Türkiye ile Amerika Birleşik Devletleri ile akdedilen Marshall Planı çerçevesinde alınan 10 adet kuru yük, 2 adet tanker ve 7 adet yolcu gemisinin içerisinde S/S Tarsus adlı yolcu gemisi de bulunuyordu.
S/S Tarsus, 1931 yılında New York Shipbuilding Co.1 Tersanesi tarafından “American Export Lines New York” için inşa edilmiş ve “Exochorda” adıyla denize indirilmişti. Geminin boyu 140 metre, eni 19 metre, su kesimi boş 4,93 dolu 8,51 metreydi. 5659 net ton 9298 Groston 6947 DWT’luktu. New York Shipbuilding Co Tersanesi’nce yapılan 7200 HP steam türbinli ana makinesi vardı. 14 mil sürat yapabiliyordu. Servis süreti ile günlük yatı sarfiyatı 68 ton Tahmil ve Tahliyede ise 16 ton yakıt sarfiyatı bulunmakta idi.1187 ton kapasiteli tatlı su tankı, 867 ton kapasiteli balast tankı, 1583 ton fueloil tankı 12 ton kapasiteli Motorin tankı ve 22 ton kapasiteli Turbin yağı tankı mevcuttu. İkisi motorlu 16 sı normal olmak üzere toplam 18 adet can filikası vardı.

_ _ _ _ _

*Görevler*
**1)** S/S Tarsus hakkındaki metinde sayılan bütün tankları kapasiteleriyle birlikte sıralayın.
**2)** S/S Tarsus hakkındaki metne göre gemi hangi adla denize indirilmişti?
**3)** Lütfen S/S Tarsus hakkındaki metnin "S/S Tarsus, 1931" ile başlayıp "can filikası vardı." ile biten kısmını harfi harfine yeniden yazın.

*Poz tahmini verileri*
_ _ _ _ _

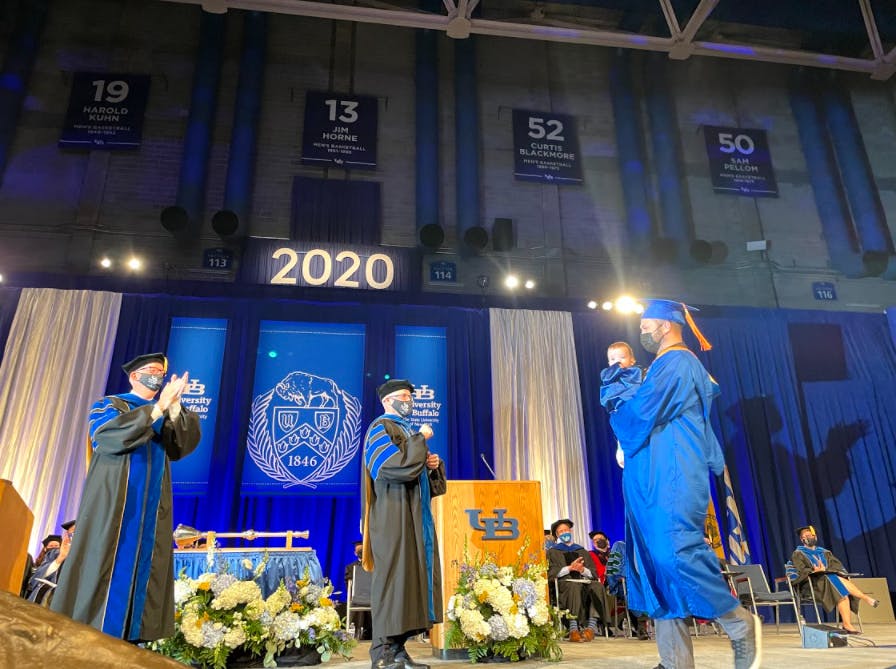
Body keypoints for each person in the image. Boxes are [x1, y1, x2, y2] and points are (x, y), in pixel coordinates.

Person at [605, 299, 760, 669]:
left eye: (646, 324)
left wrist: (618, 390)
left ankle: (740, 625)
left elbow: (638, 414)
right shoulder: (660, 366)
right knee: (652, 565)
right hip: (647, 474)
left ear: (667, 325)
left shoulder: (678, 362)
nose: (641, 330)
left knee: (673, 551)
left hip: (672, 471)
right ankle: (674, 661)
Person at [51, 353, 200, 642]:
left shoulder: (166, 411)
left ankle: (135, 637)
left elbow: (180, 446)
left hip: (151, 508)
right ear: (134, 376)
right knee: (105, 558)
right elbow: (108, 439)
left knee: (146, 563)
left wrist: (175, 406)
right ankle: (92, 635)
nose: (157, 375)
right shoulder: (109, 405)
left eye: (161, 372)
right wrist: (157, 409)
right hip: (114, 504)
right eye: (151, 370)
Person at [361, 379, 446, 669]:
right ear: (387, 401)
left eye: (410, 397)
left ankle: (398, 652)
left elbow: (420, 477)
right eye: (403, 396)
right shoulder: (379, 428)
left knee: (410, 582)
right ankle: (382, 655)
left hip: (413, 518)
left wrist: (431, 464)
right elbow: (390, 469)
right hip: (393, 517)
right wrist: (420, 441)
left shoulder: (407, 431)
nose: (408, 401)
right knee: (393, 581)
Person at [790, 525, 879, 633]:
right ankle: (865, 598)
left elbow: (837, 567)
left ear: (815, 537)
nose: (808, 537)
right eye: (804, 536)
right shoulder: (798, 554)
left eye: (810, 535)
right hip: (813, 586)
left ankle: (847, 624)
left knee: (838, 586)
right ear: (801, 539)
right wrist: (814, 571)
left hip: (830, 583)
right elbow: (800, 571)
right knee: (836, 583)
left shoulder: (825, 553)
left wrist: (825, 569)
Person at [546, 519, 610, 642]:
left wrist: (582, 570)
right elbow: (551, 573)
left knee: (597, 586)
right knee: (573, 587)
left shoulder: (582, 551)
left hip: (584, 582)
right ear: (557, 535)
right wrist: (569, 568)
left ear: (570, 531)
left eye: (566, 530)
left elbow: (594, 573)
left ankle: (590, 629)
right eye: (561, 531)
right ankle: (573, 629)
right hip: (565, 585)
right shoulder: (553, 552)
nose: (564, 532)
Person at [600, 341, 643, 468]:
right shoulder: (609, 377)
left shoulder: (637, 373)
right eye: (613, 359)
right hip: (621, 411)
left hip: (637, 409)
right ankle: (621, 448)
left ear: (632, 360)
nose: (617, 362)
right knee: (622, 430)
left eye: (622, 357)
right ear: (609, 363)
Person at [26, 520, 77, 603]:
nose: (70, 538)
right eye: (70, 534)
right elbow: (34, 580)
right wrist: (60, 558)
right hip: (48, 600)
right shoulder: (54, 553)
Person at [345, 540, 372, 640]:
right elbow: (348, 585)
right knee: (356, 603)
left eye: (362, 550)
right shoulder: (351, 567)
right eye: (359, 550)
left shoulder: (374, 565)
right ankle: (358, 633)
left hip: (373, 597)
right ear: (355, 553)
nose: (361, 552)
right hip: (357, 597)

_ _ _ _ _

*Görev Çözümleri*
**1)**
- Tatlı su tankı: 1187 ton
- Balast tankı: 867 ton
- Fueloil tankı: 1583 ton
- Motorin tankı: 12 ton
- Turbin yağı tankı: 22 ton

**2)** Exochorda adıyla.

**3)**
S/S Tarsus, 1931 yılında New York Shipbuilding Co.1 Tersanesi tarafından “American Export Lines New York” için inşa edilmiş ve “Exochorda” adıyla denize indirilmişti. Geminin boyu 140 metre, eni 19 metre, su kesimi boş 4,93 dolu 8,51 metreydi. 5659 net ton 9298 Groston 6947 DWT’luktu. New York Shipbuilding Co Tersanesi’nce yapılan 7200 HP steam türbinli ana makinesi vardı. 14 mil sürat yapabiliyordu. Servis süreti ile günlük yatı sarfiyatı 68 ton Tahmil ve Tahliyede ise 16 ton yakıt sarfiyatı bulunmakta idi.1187 ton kapasiteli tatlı su tankı, 867 ton kapasiteli balast tankı, 1583 ton fueloil tankı 12 ton kapasiteli Motorin tankı ve 22 ton kapasiteli Turbin yağı tankı mevcuttu. İkisi motorlu 16 sı normal olmak üzere toplam 18 adet can filikası vardı.